Non è mancata la testimonianza, interrotta dalle lacrime, di una mamma che ha perso il figlio in guerra. Così come l'intervento della nipote di King, che ha citato «uncle Martin», ha richiamato il paese all'unità e all'amore, superando le divisioni razziali e i colori politici. Ma parlando con la gente accorsa alla manifestazione, quasi tutti adulti, sono emersi uno spirito ben più pragmatico e un malcontento che Beck ha saputo intercettare. Diana Spencer, 46 anni, infermiera di Cleveland, Ohio, è preoccupata: «Questo governo ci sta portando allo sfascio. Dobbiamo tornare alle origini, a uno stato meno invadente. Basta spendere così tanto e con i nostri soldi». Dello stesso tenore i commenti di Helen Burch. Giunta da Urbana, Illinois, ha la bellezza di 74 anni compiuti il giorno precedente. «Il miglior regalo è essere venuta qui», sorride, la maglietta rossa con la scritta "Campaign Tea Party" e un cappello a stelle e strisce. Helen, insegnante in pensione, è registrata come indipendente. «Voto il miglior candidato in gara», dice con aria di sfida, contestando poi la riforma della sanità: «Non si può dire a un americano quello che deve fare, l'indipendenza è sempre stata una nostra caratteristica».

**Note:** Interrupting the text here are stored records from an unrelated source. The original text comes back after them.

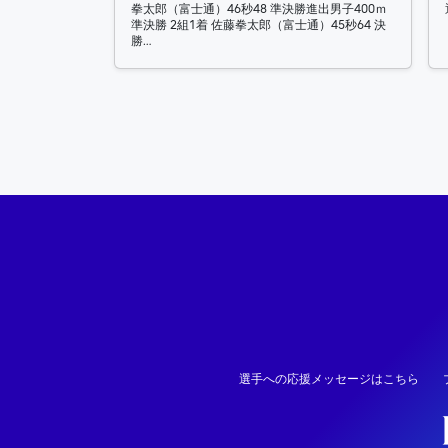
拳太郎（富士通）46秒48 準決勝進出男子400ｍ
準決勝 2組1着 佐藤拳太郎（富士通）45秒64 決
勝…
投稿ナビゲーション
選手への応援メッセージはこちら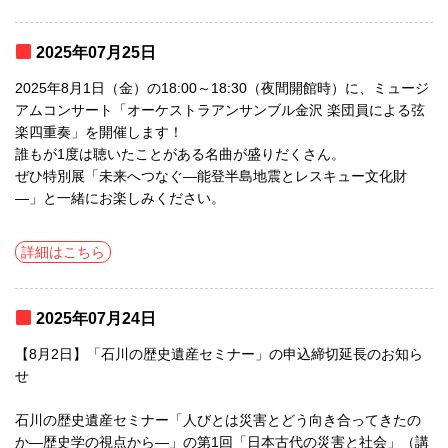
2025年07月25日
2025年8月1日（金）の18:00～18:30（夜間開館時）に、ミュージ
アムコンサート「オーケストラアンサンブル金沢 楽団員による弦
楽四重奏」を開催します！
誰もが1度は聴いたことがある名曲が盛りだくさん。
ぜひ特別展「未来へつなぐ―能登半島地震とレスキュー文化財
―」と一緒にお楽しみください。
詳細はこちら
2025年07月24日
【8月2日】「石川の歴史遺産セミナー」の申込締切延長のお知ら
せ
石川の歴史遺産セミナー「人びとは災害とどう向き合ってきたの
か―歴史学の視点から―」の第1回「日本古代の災害と社会」（講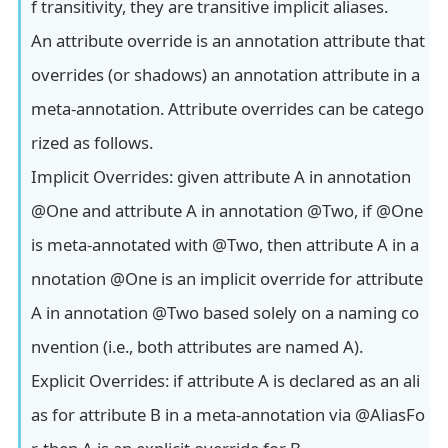
f transitivity, they are transitive implicit aliases.
An attribute override is an annotation attribute that
overrides (or shadows) an annotation attribute in a
meta-annotation. Attribute overrides can be catego
rized as follows.
Implicit Overrides: given attribute A in annotation
@One and attribute A in annotation @Two, if @One
is meta-annotated with @Two, then attribute A in a
nnotation @One is an implicit override for attribute
A in annotation @Two based solely on a naming co
nvention (i.e., both attributes are named A).
Explicit Overrides: if attribute A is declared as an ali
as for attribute B in a meta-annotation via @AliasFo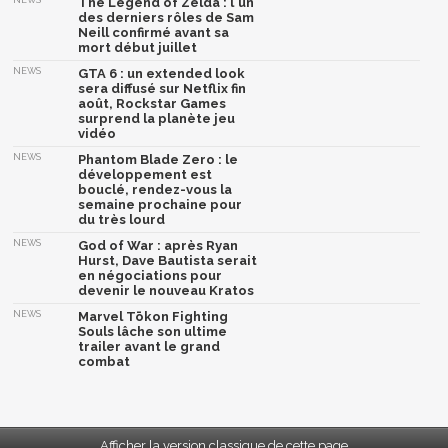
The Legend of Zelda : l'un
des derniers rôles de Sam
Neill confirmé avant sa
mort début juillet
NEWS
GTA 6 : un extended look
sera diffusé sur Netflix fin
août, Rockstar Games
surprend la planète jeu
vidéo
NEWS
Phantom Blade Zero : le
développement est
bouclé, rendez-vous la
semaine prochaine pour
du très lourd
NEWS
God of War : après Ryan
Hurst, Dave Bautista serait
en négociations pour
devenir le nouveau Kratos
NEWS
Marvel Tōkon Fighting
Souls lâche son ultime
trailer avant le grand
combat
Afficher la version classique de cette page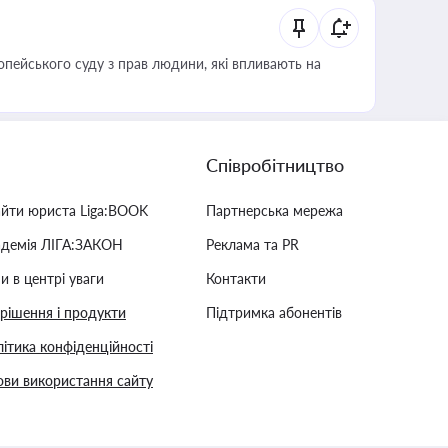
опейського суду з прав людини, які впливають на
Співробітництво
айти юриста Liga:BOOK
Партнерська мережа
адемія ЛІГА:ЗАКОН
Реклама та PR
и в центрі уваги
Контакти
 рішення і продукти
Підтримка абонентів
ітика конфіденційності
ви використання сайту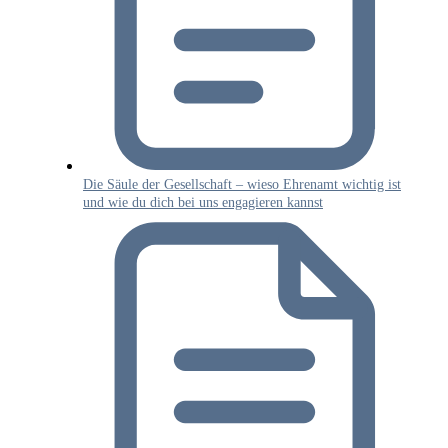
Die Säule der Gesellschaft – wieso Ehrenamt wichtig ist
und wie du dich bei uns engagieren kannst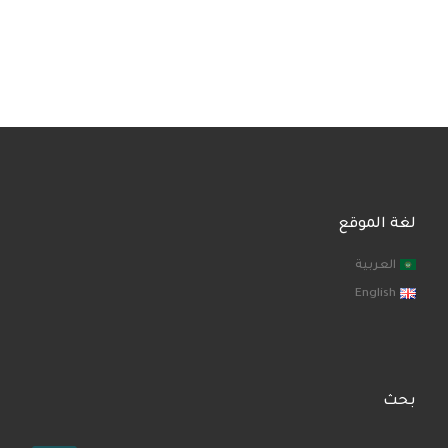
لغة الموقع
العربية
English
بحث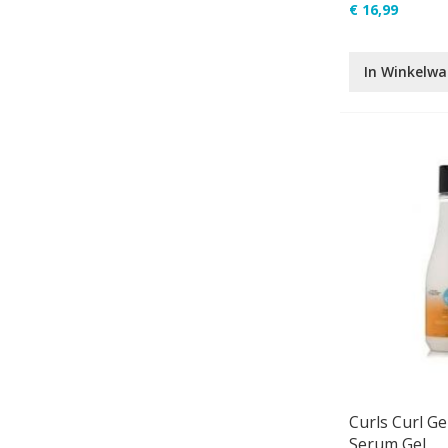
€ 16,99
In Winkelw
Curls Curl Gel
Serum Gel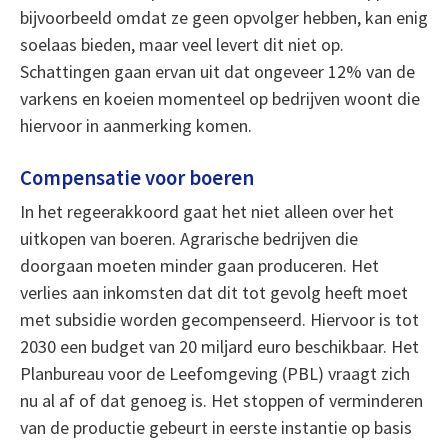
bijvoorbeeld omdat ze geen opvolger hebben, kan enig
soelaas bieden, maar veel levert dit niet op.
Schattingen gaan ervan uit dat ongeveer 12% van de
varkens en koeien momenteel op bedrijven woont die
hiervoor in aanmerking komen.
Compensatie voor boeren
In het regeerakkoord gaat het niet alleen over het
uitkopen van boeren. Agrarische bedrijven die
doorgaan moeten minder gaan produceren. Het
verlies aan inkomsten dat dit tot gevolg heeft moet
met subsidie worden gecompenseerd. Hiervoor is tot
2030 een budget van 20 miljard euro beschikbaar. Het
Planbureau voor de Leefomgeving (PBL) vraagt zich
nu al af of dat genoeg is. Het stoppen of verminderen
van de productie gebeurt in eerste instantie op basis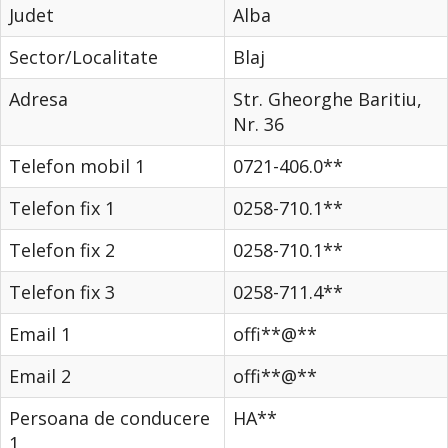
Judet
Alba
Sector/Localitate
Blaj
Adresa
Str. Gheorghe Baritiu,
Nr. 36
Telefon mobil 1
0721-406.0**
Telefon fix 1
0258-710.1**
Telefon fix 2
0258-710.1**
Telefon fix 3
0258-711.4**
Email 1
offi**@**
Email 2
offi**@**
Persoana de conducere
HA**
1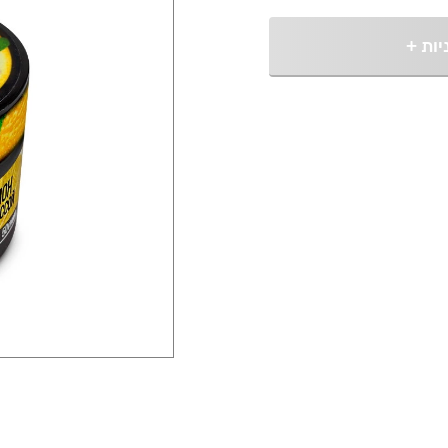
יות
+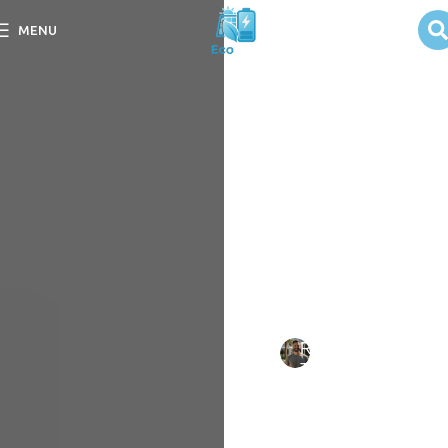
Zonas
MENU
climáticas e
eficiência dos
painéis solares
Explore como Zonas
climáticas influenciam a
eficiência dos painéis
solares e maximize seu
investimento em energia
limpa.
Escrito
Rafael
em
por:
Tavares
09/09/202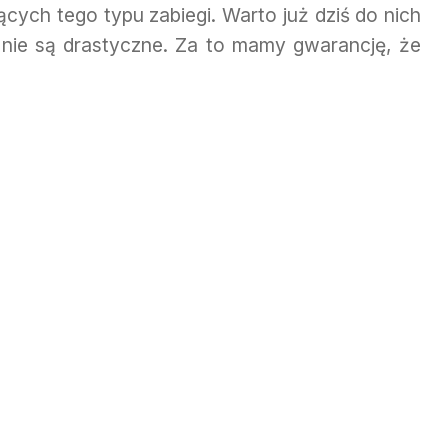
ących tego typu zabiegi. Warto już dziś do nich
ki nie są drastyczne. Za to mamy gwarancję, że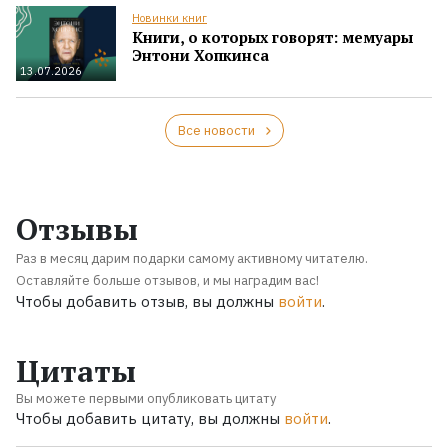
Новинки книг
Книги, о которых говорят: мемуары
Энтони Хопкинса
13.07.2026
Все новости
Отзывы
Раз в месяц дарим подарки самому активному читателю.
Оставляйте больше отзывов, и мы наградим вас!
Чтобы добавить отзыв, вы должны
войти
.
Цитаты
Вы можете первыми опубликовать цитату
Чтобы добавить цитату, вы должны
войти
.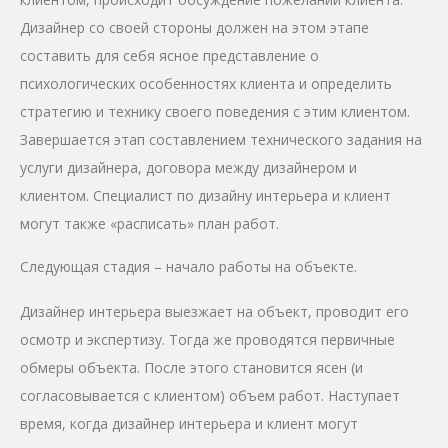
Дизайнер со своей стороны должен на этом этапе
составить для себя ясное представление о
психологических особенностях клиента и определить
стратегию и технику своего поведения с этим клиентом.
Завершается этап составлением технического задания на
услуги дизайнера, договора между дизайнером и
клиентом. Специалист по дизайну интерьера и клиент
могут также «расписать» план работ.
Следующая стадия – начало работы на объекте.
Дизайнер интерьера выезжает на объект, проводит его
осмотр и экспертизу. Тогда же проводятся первичные
обмеры объекта. После этого становится ясен (и
согласовывается с клиентом) объем работ. Наступает
время, когда дизайнер интерьера и клиент могут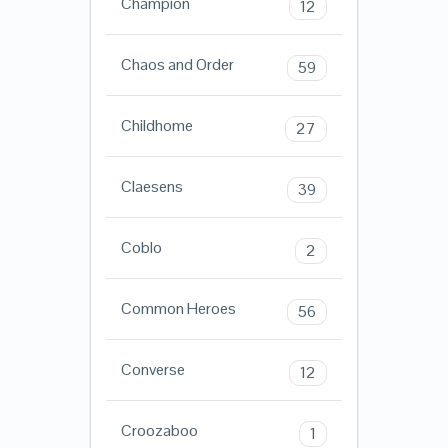
Champion
12
Chaos and Order
59
Childhome
27
Claesens
39
Coblo
2
Common Heroes
56
Converse
12
Croozaboo
1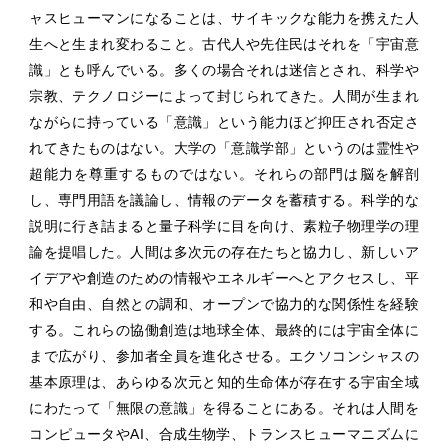
ャスヒューマンになることは、サイキックな能力を携えた人
生へと生まれ変わること。古代人や先住民はそれを「宇宙意
識」とも呼んでいる。多くの場合それは迷信とされ、科学や
宗教、テクノロジーによって封じられてきた。人間が生まれ
ながらに持っている「意識」という能力ほど抑圧され否定さ
れてきたものはない。大学の「意識学部」というのは霊性や
超能力を尊重するものではない。それらの部門は脳を解剖
し、専門用語を議論し、情報のデータを蓄積する。科学的な
説明に行き詰まると量子科学に目を向け、素粒子物理学の理
論を提唱した。人間は多次元の存在たちと協力し、新しいア
イデアや創造のための情報やエネルギーへとアクセスし、平
和や自由、自然との調和、オープンで協力的な関係性を経験
する。これらの協働創造は地球全体、最終的には宇宙全体に
まで広がり、参加者全員を進化させる。エクソコンシャスの
基本原理は、あらゆる次元と知的生命体が存在する宇宙全域
にわたって「無限の意識」を得ることにある。それは人間を
コンピュータやAI、合成生物学、トランスヒューマニズムに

C'è chi partecipa per pura curiosità, come Larry Johnson, dal Maryland. O chi, come l'estetista Kathy Deitz, è partito da Atlanta solo per ascoltare dal vivo Beck, «un uomo coraggioso, anti-establishment, dice la verità che altri non dicono ed emana un'energia contagiosa». Intanto il tempo passa, sotto il sole cocente di Washington. Sul palco è il turno di un gruppo afroamericano che fa un pezzo soul, sono gli unici neri in mezzo a una folla oceanica. Cinquecentomila, arriveranno a stimarne gli organizzatori. Esagerando. Ma certo alcune decine di migliaia. Debra Friedjin, 40 anni, di Boston, ricorda di quando guadagnava «settantamila dollari all'anno, ora sono a meno di 35mila». Lavora con le banche e si occupa di mutui, il cuore della crisi che ha colpito anche lei. Ma dal palco Beck, nei 35 minuti finali dopo quattro ore di interventi e arringhe, ripete per l'ennesima volta che questo non è un evento politico. Torna a parlare di Dio, della famiglia, della verità e dei valori americani, della «necessità di dedicare tempo ai nostri figli». E raccoglie gli ultimi applausi di questo 28 agosto.